Again, it can manage sleep quality on a daily basis by being able to determine sleep in five stages by simply using heart rate. Accuracy is not very good yet, but this method does not require any special equipment; if you can acquire a heart rate, you can determine the stage of sleep in five stages. As a result, the daily record can be taken into consideration, for example, when it is in bad condition and a simple relationship based on the ratio of light and deep sleep. We also believe that it is important to be able to easily measure the relationship between sleepiness during the day and the quality of sleep, dementia, and the relationship between Parkinson’s disease and sleep.
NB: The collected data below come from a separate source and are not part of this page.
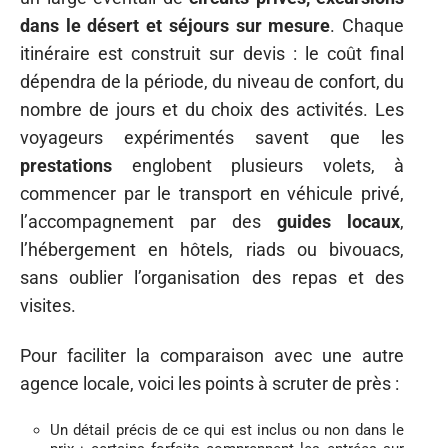
dans le désert et séjours sur mesure
. Chaque
itinéraire est construit sur devis : le coût final
dépendra de la période, du niveau de confort, du
nombre de jours et du choix des activités. Les
voyageurs expérimentés savent que les
prestations
englobent plusieurs volets, à
commencer par le transport en véhicule privé,
l’accompagnement par des
guides locaux
,
l’hébergement en hôtels, riads ou bivouacs,
sans oublier l’organisation des repas et des
visites.
Pour faciliter la comparaison avec une autre
agence locale, voici les points à scruter de près :
Un détail précis de ce qui est inclus ou non dans le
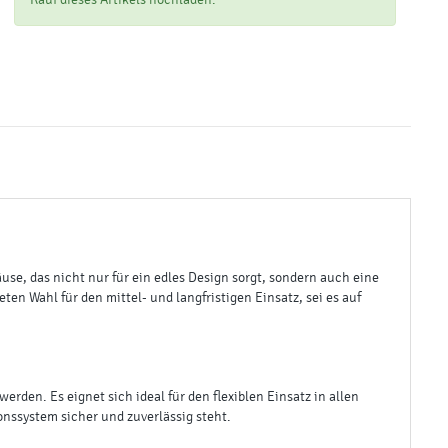
Kauf dieses Artikels hochladen.
e, das nicht nur für ein edles Design sorgt, sondern auch eine
n Wahl für den mittel- und langfristigen Einsatz, sei es auf
den. Es eignet sich ideal für den flexiblen Einsatz in allen
onssystem sicher und zuverlässig steht.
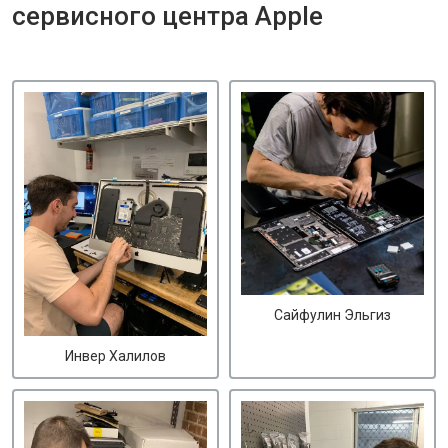
сервисного центра Apple
Сайфулин Эльгиз
Инвер Халилов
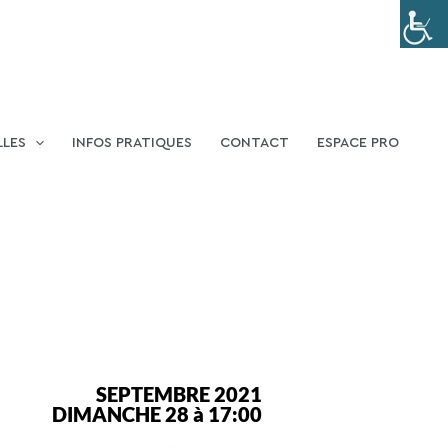
LLES
INFOS PRATIQUES
CONTACT
ESPACE PRO
SEPTEMBRE 2021
DIMANCHE 28 à 17:00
For example, watch-type heart rate measurement is one of them. From these points, our research considers it to be a simple way to investigate the relationship between sleep and disease.

We are currently conducting further studies with an increased number of subjects to assess whether sleep stages can be accurately classified using a simple heart rate measurement method (e.g. a wristwatch-type heart rate monitor).